Experiences Are Inventory, Not a Feeling: A Conversation with Journey at ITB Berlin
Journey executives explain how hotels can generate 50% of revenue from non-room sources by treating experiences as bookable inventory rather than add-ons.
Simone Puorto squeezed onto a bench at ITB Berlin to speak with Simon Bullingham, CEO of Journey, and Andrew Metcalfe, CTPO of Journey, about why hotels leave so much revenue on the table, what it actually takes to retail a full stay, and how AI fits into operations when the foundations are solid. Journey is more than a technology provider. They work as a performance partner for hospitality, built to help hotels turn commercial insight into timely action.
"Ancillary" is the wrong word
The conversation opened with a question about room obsession, and Simon went straight to the language problem. The word ancillary implies something secondary, an add-on to the real product. Journey talks about experiences as inventory instead. The distinction matters. Inventory gets managed, distributed and optimised. Feelings do not.

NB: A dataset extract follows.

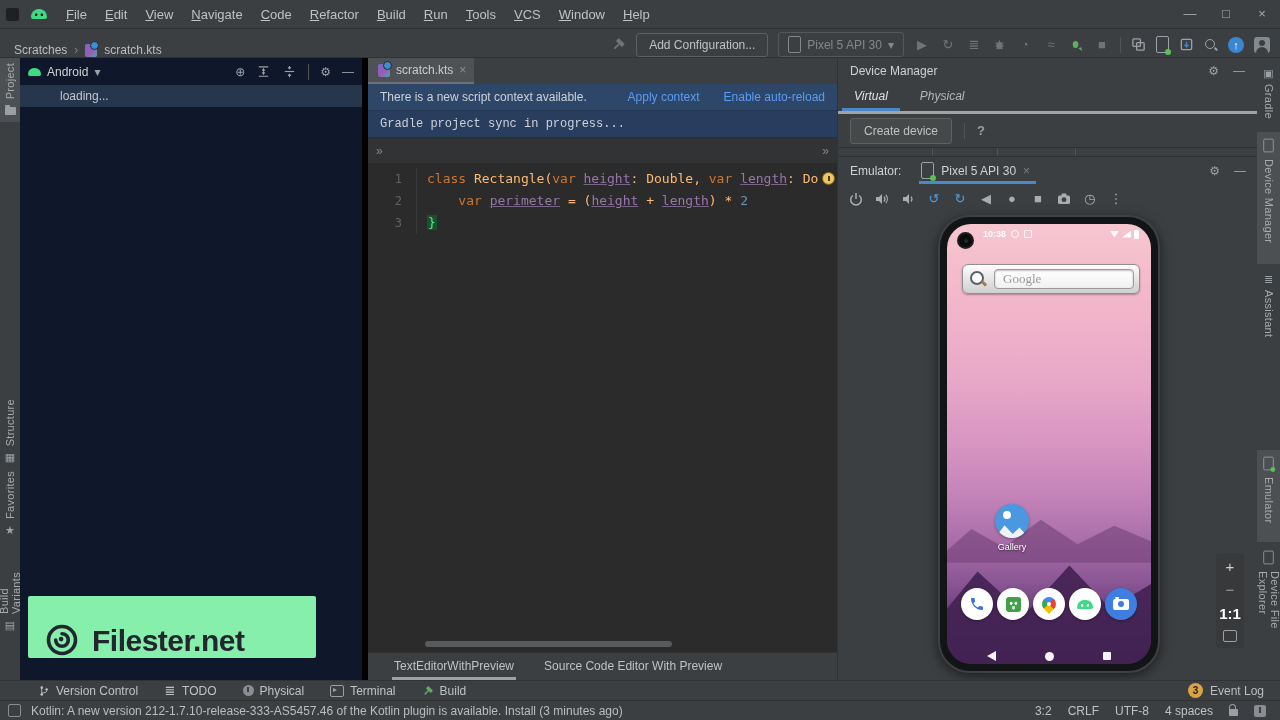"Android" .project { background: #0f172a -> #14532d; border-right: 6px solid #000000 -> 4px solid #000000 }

Some of the hotels Journey works with generate 50 percent of their revenue from non-room sources. That is not a niche outcome. It is what happens when a hotel treats experiences the same way it treats room nights: bookable, visible, actively merchandised. The hotels that have not made that shift are leaving significant revenue on the table, and a Knight Frank study cited in the conversation suggested the next few years will be particularly challenging for luxury properties that do not diversify.
Why rooms got all the attention
Andrew offered some context on how the industry got here. Hospitality tech was actually early to build sophisticated room distribution infrastructure. OTAs and channel management emerged quickly and worked well enough that everything else stayed underdeveloped by comparison. The operational complexity of running a hotel did not help. A general manager is not a technologist. A hotel owner running a restaurant, a spa and a wedding business is not looking for a SaaS product manual. They need a partner who will sit with them, work through the data and help them understand what to do next.
Andrew's view on the technology industry was candid: the push for volume and licences has devalued service, and service is exactly what complex, enterprise-grade hospitality operations need most. Journey's approach goes the other way.
People silos, not just tech silos
The conversation moved to a point that does not come up enough when the industry talks about fragmentation. Tech silos are well understood. People silos are just as real and just as costly. Revenue managers and marketing managers often operate with no shared visibility, which means a marketing team can spend budget driving traffic to a hotel that is already close to full. The money is wasted not because the systems failed, but because the teams were not talking.
Revenue management systems are starting to think beyond rooms, looking to yield the full stay rather than just the room night. That requires an experience management system and a revenue system to actually communicate. The technology challenge is solvable. The organisational one takes longer.
Get the foundations right before chasing AI
Both Simon and Andrew were measured about AI. Walking the ITB floor, every product has AI in its headline. Andrew's point was grounded: hotels that do not yet fully use the PMS they already have are not ready to extract value from AI. The ones that will win are the ones building solid data foundations now, so that when AI tools mature further, there is something real to accelerate on top of.
Simon framed it as a performance question. AI's real value in hospitality is turning commercial insight into timely action. That only works if the data underneath it is clean, connected and trusted. Build that first.